▽
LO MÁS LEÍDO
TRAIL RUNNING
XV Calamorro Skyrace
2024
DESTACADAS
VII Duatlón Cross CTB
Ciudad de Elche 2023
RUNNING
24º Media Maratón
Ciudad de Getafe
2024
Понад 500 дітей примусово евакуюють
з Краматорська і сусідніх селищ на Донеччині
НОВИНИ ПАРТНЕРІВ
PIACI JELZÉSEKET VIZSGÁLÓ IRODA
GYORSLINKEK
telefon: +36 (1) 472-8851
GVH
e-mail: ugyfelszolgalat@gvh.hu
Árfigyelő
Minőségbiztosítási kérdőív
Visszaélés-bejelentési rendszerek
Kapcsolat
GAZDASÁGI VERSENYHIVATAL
△
Activity: The count alone is needed: how many lines of these entries contain the word "Ciudad"?

Result: 2